The usage of the term "a cold" for these symptoms has only been around since the 1600's and certainly since that time, the common cold has never been a deadly disease responsible for any large number of fatalities.

So I suppose it's possible that many, many millennia ago some forms of the cold may have affected people worse than they do now but as I say, if they did, we wouldn't really have any sure way of knowing about it, as it would be lost in the mists of time.
I was just saying :LOL:
 
Infection rates, hospitalisation rates and number of cases are kind of irrelevant, you need to have a true mortality rate and number of deaths to come with a proportional and correct response and plan. At the moment we are just guessing. We are basing this 1% mortality rate and therefore our response on incomplete data from 6 months ago when we knew nothing about the virus, had no treatments or testing and didn’t even know how prevalent the virus was.

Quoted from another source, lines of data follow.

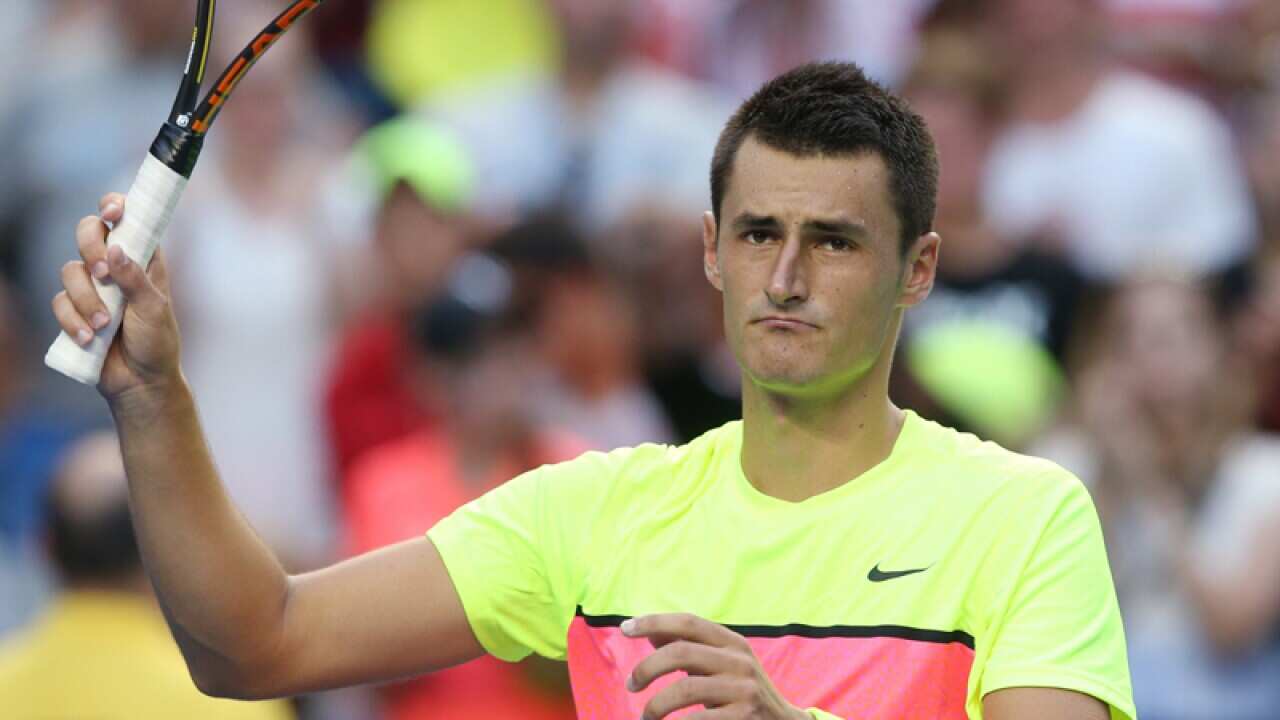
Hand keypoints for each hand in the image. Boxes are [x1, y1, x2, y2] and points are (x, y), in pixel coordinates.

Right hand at [51, 193, 182, 400]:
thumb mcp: (154, 309)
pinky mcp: (75, 310)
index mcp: (143, 259)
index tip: (113, 212)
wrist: (141, 382)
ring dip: (86, 299)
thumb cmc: (157, 342)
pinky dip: (74, 320)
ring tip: (106, 324)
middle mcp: (115, 267)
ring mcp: (93, 287)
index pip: (126, 220)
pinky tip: (90, 338)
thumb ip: (135, 279)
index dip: (115, 207)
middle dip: (91, 249)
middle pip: (88, 233)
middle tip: (104, 273)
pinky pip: (60, 302)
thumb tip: (116, 249)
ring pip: (70, 270)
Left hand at [622, 612, 808, 719]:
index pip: (688, 621)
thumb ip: (688, 646)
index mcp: (731, 642)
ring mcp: (744, 689)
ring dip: (655, 705)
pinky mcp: (744, 716)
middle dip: (646, 668)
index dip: (654, 621)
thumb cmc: (739, 691)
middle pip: (680, 653)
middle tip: (631, 685)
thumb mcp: (720, 663)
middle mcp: (740, 660)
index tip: (625, 629)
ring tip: (647, 715)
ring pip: (684, 689)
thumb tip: (649, 631)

Some experts reckon it was over 100,000 cases a day back in March and some think over 10% have had the virus already. If it’s circulating amongst the young now and in schools then it was certainly doing the same and in greater numbers back in Feb and March with the virus so rampant, it’s not a new phenomenon amongst the young just because schools have opened. If you carried out antibody testing across the population I think we would be shocked and find out the mortality rate is much much lower than we currently estimate. We can’t even agree who died of Covid and died with Covid atm, we don’t even know if the test is picking up the dead virus in the body. Completely agree with social distancing, masks, shielding, temperature checks, track and trace and locking down care homes, measures to protect vulnerable in hospitals etc as they can all have a positive effect without crippling the economy and bankrupting the country for generations but the other measures have to go.
 
Interestingly on a Covid v Flu topic. My mum always used to say "you haven't got the Flu, you'd know about it" when I was under the weather wanting a day off school back in the day. I looked it up and according to an NHS study run over 6 winters, 75% of people with the flu are Asymptomatic. I thought it was interesting when I read it
 
Interestingly on a Covid v Flu topic. My mum always used to say "you haven't got the Flu, you'd know about it" when I was under the weather wanting a day off school back in the day. I looked it up and according to an NHS study run over 6 winters, 75% of people with the flu are Asymptomatic. I thought it was interesting when I read it
The real influenza is awful, I had it once when I was 20. I can see how it would kill the old and vulnerable.